[Start of Attachment]

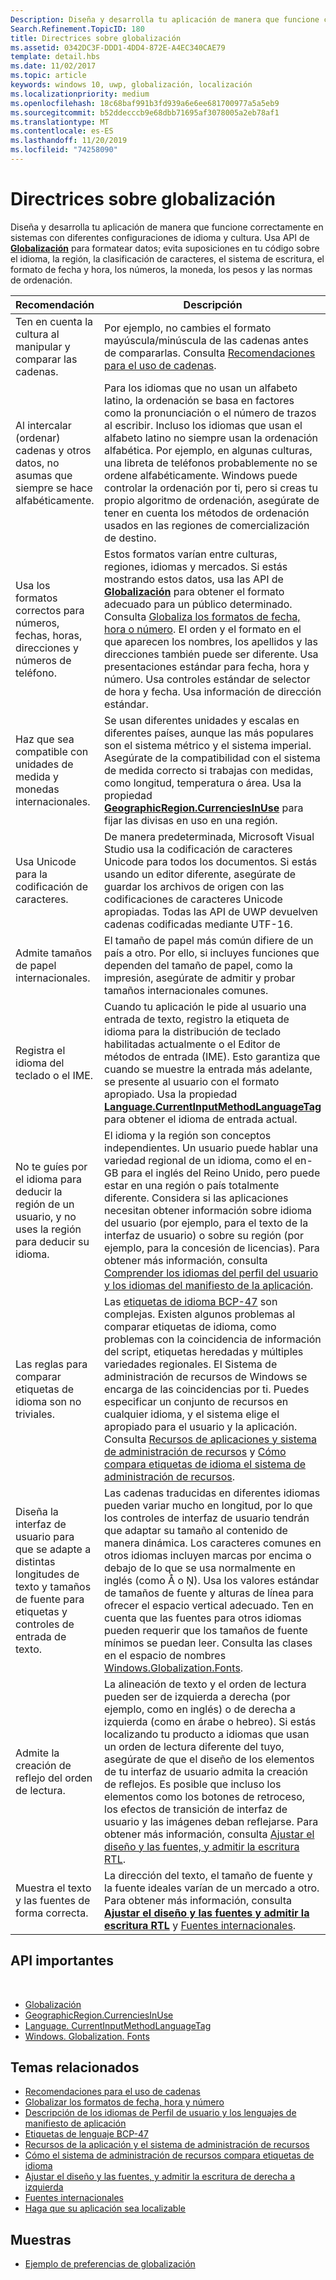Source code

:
 ```yaml
---
Description: Diseña y desarrolla tu aplicación de manera que funcione correctamente en sistemas con diferentes configuraciones de idioma y cultura.
Search.Refinement.TopicID: 180
title: Directrices sobre globalización
ms.assetid: 0342DC3F-DDD1-4DD4-872E-A4EC340CAE79
template: detail.hbs
ms.date: 11/02/2017
ms.topic: article
keywords: windows 10, uwp, globalización, localización
ms.localizationpriority: medium
ms.openlocfilehash: 18c68baf991b3fd939a6e6ee681700977a5a5eb9
ms.sourcegitcommit: b52ddecccb9e68dbb71695af3078005a2eb78af1
ms.translationtype: MT
ms.contentlocale: es-ES
ms.lasthandoff: 11/20/2019
ms.locfileid: "74258090"
---
```

# <a name="guidelines-for-globalization"></a>Directrices sobre globalización

Diseña y desarrolla tu aplicación de manera que funcione correctamente en sistemas con diferentes configuraciones de idioma y cultura. Usa API de [**Globalización**](/uwp/api/Windows.Globalization?branch=live) para formatear datos; evita suposiciones en tu código sobre el idioma, la región, la clasificación de caracteres, el sistema de escritura, el formato de fecha y hora, los números, la moneda, los pesos y las normas de ordenación.

| Recomendación | Descripción |
| ------------- | ----------- |
| Ten en cuenta la cultura al manipular y comparar las cadenas. | Por ejemplo, no cambies el formato mayúscula/minúscula de las cadenas antes de compararlas. Consulta [Recomendaciones para el uso de cadenas](/dotnet/standard/base-types/best-practices-strings?branch=live#recommendations_for_string_usage). |
| Al intercalar (ordenar) cadenas y otros datos, no asumas que siempre se hace alfabéticamente. | Para los idiomas que no usan un alfabeto latino, la ordenación se basa en factores como la pronunciación o el número de trazos al escribir. Incluso los idiomas que usan el alfabeto latino no siempre usan la ordenación alfabética. Por ejemplo, en algunas culturas, una libreta de teléfonos probablemente no se ordene alfabéticamente. Windows puede controlar la ordenación por ti, pero si creas tu propio algoritmo de ordenación, asegúrate de tener en cuenta los métodos de ordenación usados en las regiones de comercialización de destino. |
| Usa los formatos correctos para números, fechas, horas, direcciones y números de teléfono. | Estos formatos varían entre culturas, regiones, idiomas y mercados. Si estás mostrando estos datos, usa las API de [**Globalización**](/uwp/api/Windows.Globalization?branch=live) para obtener el formato adecuado para un público determinado. Consulta [Globaliza los formatos de fecha, hora o número](use-global-ready-formats.md). El orden y el formato en el que aparecen los nombres, los apellidos y las direcciones también puede ser diferente. Usa presentaciones estándar para fecha, hora y número. Usa controles estándar de selector de hora y fecha. Usa información de dirección estándar. |
| Haz que sea compatible con unidades de medida y monedas internacionales. | Se usan diferentes unidades y escalas en diferentes países, aunque las más populares son el sistema métrico y el sistema imperial. Asegúrate de la compatibilidad con el sistema de medida correcto si trabajas con medidas, como longitud, temperatura o área. Usa la propiedad [**GeographicRegion.CurrenciesInUse**](/uwp/api/windows.globalization.geographicregion.CurrenciesInUse) para fijar las divisas en uso en una región. |
| Usa Unicode para la codificación de caracteres. | De manera predeterminada, Microsoft Visual Studio usa la codificación de caracteres Unicode para todos los documentos. Si estás usando un editor diferente, asegúrate de guardar los archivos de origen con las codificaciones de caracteres Unicode apropiadas. Todas las API de UWP devuelven cadenas codificadas mediante UTF-16. |
| Admite tamaños de papel internacionales. | El tamaño de papel más común difiere de un país a otro. Por ello, si incluyes funciones que dependen del tamaño de papel, como la impresión, asegúrate de admitir y probar tamaños internacionales comunes. |
| Registra el idioma del teclado o el IME. | Cuando tu aplicación le pide al usuario una entrada de texto, registro la etiqueta de idioma para la distribución de teclado habilitadas actualmente o el Editor de métodos de entrada (IME). Esto garantiza que cuando se muestre la entrada más adelante, se presente al usuario con el formato apropiado. Usa la propiedad [**Language.CurrentInputMethodLanguageTag**](/uwp/api/windows.globalization.language.CurrentInputMethodLanguageTag) para obtener el idioma de entrada actual. |
| No te guíes por el idioma para deducir la región de un usuario, y no uses la región para deducir su idioma. | El idioma y la región son conceptos independientes. Un usuario puede hablar una variedad regional de un idioma, como el en-GB para el inglés del Reino Unido, pero puede estar en una región o país totalmente diferente. Considera si las aplicaciones necesitan obtener información sobre idioma del usuario (por ejemplo, para el texto de la interfaz de usuario) o sobre su región (por ejemplo, para la concesión de licencias). Para obtener más información, consulta [Comprender los idiomas del perfil del usuario y los idiomas del manifiesto de la aplicación](manage-language-and-region.md). |
| Las reglas para comparar etiquetas de idioma son no triviales. | Las [etiquetas de idioma BCP-47](https://tools.ietf.org/html/bcp47) son complejas. Existen algunos problemas al comparar etiquetas de idioma, como problemas con la coincidencia de información del script, etiquetas heredadas y múltiples variedades regionales. El Sistema de administración de recursos de Windows se encarga de las coincidencias por ti. Puedes especificar un conjunto de recursos en cualquier idioma, y el sistema elige el apropiado para el usuario y la aplicación. Consulta [Recursos de aplicaciones y sistema de administración de recursos](../../app-resources/index.md) y [Cómo compara etiquetas de idioma el sistema de administración de recursos](../../app-resources/how-rms-matches-lang-tags.md). |
| Diseña la interfaz de usuario para que se adapte a distintas longitudes de texto y tamaños de fuente para etiquetas y controles de entrada de texto. | Las cadenas traducidas en diferentes idiomas pueden variar mucho en longitud, por lo que los controles de interfaz de usuario tendrán que adaptar su tamaño al contenido de manera dinámica. Los caracteres comunes en otros idiomas incluyen marcas por encima o debajo de lo que se usa normalmente en inglés (como Å o Ņ). Usa los valores estándar de tamaños de fuente y alturas de línea para ofrecer el espacio vertical adecuado. Ten en cuenta que las fuentes para otros idiomas pueden requerir que los tamaños de fuente mínimos se puedan leer. Consulta las clases en el espacio de nombres [Windows.Globalization.Fonts](/uwp/api/windows.globalization.fonts?branch=live). |
| Admite la creación de reflejo del orden de lectura. | La alineación de texto y el orden de lectura pueden ser de izquierda a derecha (por ejemplo, como en inglés) o de derecha a izquierda (como en árabe o hebreo). Si estás localizando tu producto a idiomas que usan un orden de lectura diferente del tuyo, asegúrate de que el diseño de los elementos de tu interfaz de usuario admita la creación de reflejos. Es posible que incluso los elementos como los botones de retroceso, los efectos de transición de interfaz de usuario y las imágenes deban reflejarse. Para obtener más información, consulta [Ajustar el diseño y las fuentes, y admitir la escritura RTL](adjust-layout-and-fonts--and-support-rtl.md). |
| Muestra el texto y las fuentes de forma correcta. | La dirección del texto, el tamaño de fuente y la fuente ideales varían de un mercado a otro. Para obtener más información, consulta [**Ajustar el diseño y las fuentes y admitir la escritura RTL**](adjust-layout-and-fonts--and-support-rtl.md) y [Fuentes internacionales](loc-international-fonts.md). |

## <a name="important-apis"></a>API importantes
 
* [Globalización](/uwp/api/Windows.Globalization?branch=live)
* [GeographicRegion.CurrenciesInUse](/uwp/api/windows.globalization.geographicregion.CurrenciesInUse)
* [Language. CurrentInputMethodLanguageTag](/uwp/api/windows.globalization.language.CurrentInputMethodLanguageTag)
* [Windows. Globalization. Fonts](/uwp/api/windows.globalization.fonts?branch=live)

## <a name="related-topics"></a>Temas relacionados

* [Recomendaciones para el uso de cadenas](/dotnet/standard/base-types/best-practices-strings?branch=live#recommendations_for_string_usage)
* [Globalizar los formatos de fecha, hora y número](use-global-ready-formats.md)
* [Descripción de los idiomas de Perfil de usuario y los lenguajes de manifiesto de aplicación](manage-language-and-region.md)
* [Etiquetas de lenguaje BCP-47](https://tools.ietf.org/html/bcp47)
* [Recursos de la aplicación y el sistema de administración de recursos](../../app-resources/index.md)
* [Cómo el sistema de administración de recursos compara etiquetas de idioma](../../app-resources/how-rms-matches-lang-tags.md)
* [Ajustar el diseño y las fuentes, y admitir la escritura de derecha a izquierda](adjust-layout-and-fonts--and-support-rtl.md)
* [Fuentes internacionales](loc-international-fonts.md)
* [Haga que su aplicación sea localizable](prepare-your-app-for-localization.md)

## <a name="samples"></a>Muestras

* [Ejemplo de preferencias de globalización](https://code.msdn.microsoft.com/windowsapps/Globalization-preferences-6654eb36)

[End of Attachment]

• [REQUIRED ACTION]:
Locate the string "ready" in the listing above and copy every line where it occurs.

• [YOUR SOLUTION]:
| Usa los formatos correctos para números, fechas, horas, direcciones y números de teléfono. | Estos formatos varían entre culturas, regiones, idiomas y mercados. Si estás mostrando estos datos, usa las API de [**Globalización**](/uwp/api/Windows.Globalization?branch=live) para obtener el formato adecuado para un público determinado. Consulta [Globaliza los formatos de fecha, hora o número](use-global-ready-formats.md). El orden y el formato en el que aparecen los nombres, los apellidos y las direcciones también puede ser diferente. Usa presentaciones estándar para fecha, hora y número. Usa controles estándar de selector de hora y fecha. Usa información de dirección estándar. |
* [Globalizar los formatos de fecha, hora y número](use-global-ready-formats.md)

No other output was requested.